🤖 AI Summary
Existing multi-turn jailbreaking benchmarks are limited in scale and heavily reliant on templates, making it difficult to comprehensively evaluate the safety of large language models in realistic dialogues. This work proposes MultiBreak, which introduces, for the first time, an uncertainty-guided active learning mechanism combined with unified intent modeling and iterative fine-tuning to generate highly diverse and naturally fluent multi-turn adversarial prompts. Covering 2,665 distinct harmful intents, MultiBreak constructs a large-scale benchmark comprising 10,389 samples. Experimental results demonstrate that MultiBreak achieves attack success rates surpassing those of the strongest baseline dataset by 54.0% on DeepSeek-R1-7B and by 34.6% on GPT-4.1-mini, effectively exposing fine-grained security vulnerabilities in complex interactive scenarios.
📝 Abstract
We present MultiBreak, a scalable and diverse multi-turn jailbreak benchmark to evaluate large language model (LLM) safety. Multi-turn jailbreaks mimic natural conversational settings, making them easier to bypass safety-aligned LLM than single-turn jailbreaks. Existing multi-turn benchmarks are limited in size or rely heavily on templates, which restrict their diversity. To address this gap, we unify a wide range of harmful jailbreak intents, and introduce an active learning pipeline for expanding high-quality multi-turn adversarial prompts, where a generator is iteratively fine-tuned to produce stronger attack candidates, guided by uncertainty-based refinement.

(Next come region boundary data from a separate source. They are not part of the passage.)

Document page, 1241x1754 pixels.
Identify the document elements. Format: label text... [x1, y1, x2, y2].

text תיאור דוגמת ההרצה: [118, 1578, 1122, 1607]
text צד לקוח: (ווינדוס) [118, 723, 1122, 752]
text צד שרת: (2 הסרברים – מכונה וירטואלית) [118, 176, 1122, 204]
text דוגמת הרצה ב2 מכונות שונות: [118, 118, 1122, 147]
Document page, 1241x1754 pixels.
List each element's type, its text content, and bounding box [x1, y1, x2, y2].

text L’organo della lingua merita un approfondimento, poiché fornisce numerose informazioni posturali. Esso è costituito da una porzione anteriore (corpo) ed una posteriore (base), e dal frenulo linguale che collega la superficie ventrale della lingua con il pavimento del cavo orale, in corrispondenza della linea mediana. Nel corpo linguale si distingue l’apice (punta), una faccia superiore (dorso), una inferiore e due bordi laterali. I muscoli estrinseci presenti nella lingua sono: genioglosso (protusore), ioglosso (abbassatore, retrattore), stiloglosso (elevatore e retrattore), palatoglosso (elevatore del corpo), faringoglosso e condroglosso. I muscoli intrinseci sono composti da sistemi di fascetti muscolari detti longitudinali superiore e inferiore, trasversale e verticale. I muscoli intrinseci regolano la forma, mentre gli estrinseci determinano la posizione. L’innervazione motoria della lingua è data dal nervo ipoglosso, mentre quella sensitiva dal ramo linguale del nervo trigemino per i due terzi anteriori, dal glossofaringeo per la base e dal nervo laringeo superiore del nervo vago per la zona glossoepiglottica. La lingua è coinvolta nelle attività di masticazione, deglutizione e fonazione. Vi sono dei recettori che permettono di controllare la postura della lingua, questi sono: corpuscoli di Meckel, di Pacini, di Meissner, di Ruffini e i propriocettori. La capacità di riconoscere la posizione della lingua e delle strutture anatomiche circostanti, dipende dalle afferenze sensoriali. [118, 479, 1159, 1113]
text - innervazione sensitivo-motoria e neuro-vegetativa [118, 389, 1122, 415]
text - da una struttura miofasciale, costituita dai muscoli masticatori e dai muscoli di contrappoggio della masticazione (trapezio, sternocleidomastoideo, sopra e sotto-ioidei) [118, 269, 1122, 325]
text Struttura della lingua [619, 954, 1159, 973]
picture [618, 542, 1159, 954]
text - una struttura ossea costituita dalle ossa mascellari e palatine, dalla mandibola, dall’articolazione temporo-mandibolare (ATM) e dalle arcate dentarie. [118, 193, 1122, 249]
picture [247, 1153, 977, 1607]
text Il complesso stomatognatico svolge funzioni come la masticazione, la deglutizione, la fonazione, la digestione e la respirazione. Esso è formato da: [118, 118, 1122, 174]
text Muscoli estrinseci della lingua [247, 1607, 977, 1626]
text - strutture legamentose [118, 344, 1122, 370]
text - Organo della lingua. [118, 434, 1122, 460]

Our MultiBreak includes 10,389 multi-turn adversarial prompts, spans 2,665 distinct harmful intents, and covers the most diverse set of topics to date. Empirical evaluation shows that our benchmark achieves up to a 54.0 and 34.6 higher attack success rate (ASR)} than the second-best dataset on DeepSeek-R1-7B and GPT-4.1-mini, respectively. More importantly, safety evaluations suggest that diverse attack categories uncover fine-grained LLM vulnerabilities}, and categories that appear benign under single-turn can exhibit substantially higher adversarial effectiveness in multi-turn scenarios. These findings highlight persistent vulnerabilities of LLMs under realistic adversarial settings and establish MultiBreak as a scalable resource for advancing LLM safety.